Словосочетание «несчастный случай с револьвером» восхитило Мордекая Тремейна.
Хелен Картхэллоу покачала головой и посмотрела на Пенросса с трогательной беспомощностью. Темные глаза, упавший на лоб своенравный локон – в этот момент она выглядела особенно милой и беззащитной. Обременять бедняжку незначительными подробностями было бы жестоко.
– Простите, инспектор, – промолвила она. – Можно только строить догадки. Я была слишком расстроена, чтобы смотреть на часы. Но ведь известно время моего возвращения – таксист подтвердит – и время звонка мистера Тремейна. Разве остальное так уж существенно?
– Да, вы правы, – согласился Пенросс и поднялся. – Сознаю, как вам сейчас тяжело, миссис Картхэллоу, и все же мои люди обязаны осмотреть дом. Таковы правила. Разумеется, они постараются работать быстро и незаметно. А мне придется изложить на бумаге все, что вы поведали, чтобы попросить вас прочитать свои показания и поставить подпись.
– Понимаю, – кивнула Хелен. – Смерть Адриана не была естественной. Вы обязаны представить отчет.
– Рад, что вы относитесь к делу именно так, – произнес Пенросс тоном человека, испытавшего облегчение. – Теперь задача выглядит менее тяжкой и неприятной. Вероятно, потребуется задать еще несколько вопросов, однако обещаю не задерживать вас дольше, чем необходимо.

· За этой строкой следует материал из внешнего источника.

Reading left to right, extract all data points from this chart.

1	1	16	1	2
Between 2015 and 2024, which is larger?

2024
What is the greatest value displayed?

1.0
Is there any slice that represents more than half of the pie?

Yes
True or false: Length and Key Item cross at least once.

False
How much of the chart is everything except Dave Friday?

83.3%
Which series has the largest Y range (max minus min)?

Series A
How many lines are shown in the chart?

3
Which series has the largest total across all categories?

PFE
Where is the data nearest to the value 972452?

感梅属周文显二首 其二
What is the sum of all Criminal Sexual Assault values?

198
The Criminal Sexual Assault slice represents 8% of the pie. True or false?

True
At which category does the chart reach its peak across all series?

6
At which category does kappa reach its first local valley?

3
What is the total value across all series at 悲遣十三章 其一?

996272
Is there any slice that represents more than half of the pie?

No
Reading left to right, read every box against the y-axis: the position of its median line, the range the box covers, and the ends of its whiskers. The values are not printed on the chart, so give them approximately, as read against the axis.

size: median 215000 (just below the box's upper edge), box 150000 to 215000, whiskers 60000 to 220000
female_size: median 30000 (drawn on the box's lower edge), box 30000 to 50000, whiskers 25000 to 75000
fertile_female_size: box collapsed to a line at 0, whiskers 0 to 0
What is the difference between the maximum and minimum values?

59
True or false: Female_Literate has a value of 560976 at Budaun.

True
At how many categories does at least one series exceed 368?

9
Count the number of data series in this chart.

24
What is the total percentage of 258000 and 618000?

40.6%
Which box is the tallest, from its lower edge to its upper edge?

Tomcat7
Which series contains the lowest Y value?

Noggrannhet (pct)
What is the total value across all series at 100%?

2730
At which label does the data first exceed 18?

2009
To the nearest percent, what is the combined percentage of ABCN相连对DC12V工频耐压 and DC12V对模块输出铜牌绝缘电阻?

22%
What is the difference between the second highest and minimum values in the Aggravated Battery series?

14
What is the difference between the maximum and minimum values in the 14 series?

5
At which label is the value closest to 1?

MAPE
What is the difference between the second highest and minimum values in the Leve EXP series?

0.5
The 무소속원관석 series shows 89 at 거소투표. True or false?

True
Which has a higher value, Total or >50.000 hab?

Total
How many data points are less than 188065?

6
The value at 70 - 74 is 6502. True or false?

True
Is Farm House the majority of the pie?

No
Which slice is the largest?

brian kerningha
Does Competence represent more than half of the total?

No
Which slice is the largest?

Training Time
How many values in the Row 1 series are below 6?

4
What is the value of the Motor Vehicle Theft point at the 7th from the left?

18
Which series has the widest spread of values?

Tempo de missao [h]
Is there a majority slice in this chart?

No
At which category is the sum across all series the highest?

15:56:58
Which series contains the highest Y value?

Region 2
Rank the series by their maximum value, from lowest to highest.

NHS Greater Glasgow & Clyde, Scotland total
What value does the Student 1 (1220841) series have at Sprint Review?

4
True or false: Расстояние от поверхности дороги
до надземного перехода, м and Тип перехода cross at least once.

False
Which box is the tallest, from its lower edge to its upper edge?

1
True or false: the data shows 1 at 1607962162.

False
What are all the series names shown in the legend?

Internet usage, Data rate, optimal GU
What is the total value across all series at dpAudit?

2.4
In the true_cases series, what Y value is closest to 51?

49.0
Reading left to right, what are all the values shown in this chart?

Он направился к двери, но обернулся и добавил:
– Если позволите, попрошу доктора Корбина зайти сюда. Сейчас он в кабинете. Вы пережили шок, и мне будет спокойнее, если вас осмотрит специалист.
– Со мной все в порядке, инспектор, – возразила миссис Картхэллоу, однако Мордекай Тремейн заметил, как дрожат ее алые губы.
Пенросс вернулся в кабинет, и оттуда донесся его зычный голос. Вскоре в гостиной появился доктор Корбин. Тремейн поспешил выйти и закрыть за собой дверь. Через мгновение Пенросс возник на пороге кабинета.
– Кажется, вы все-таки снова это сделали, – произнес он негромко, но внятно.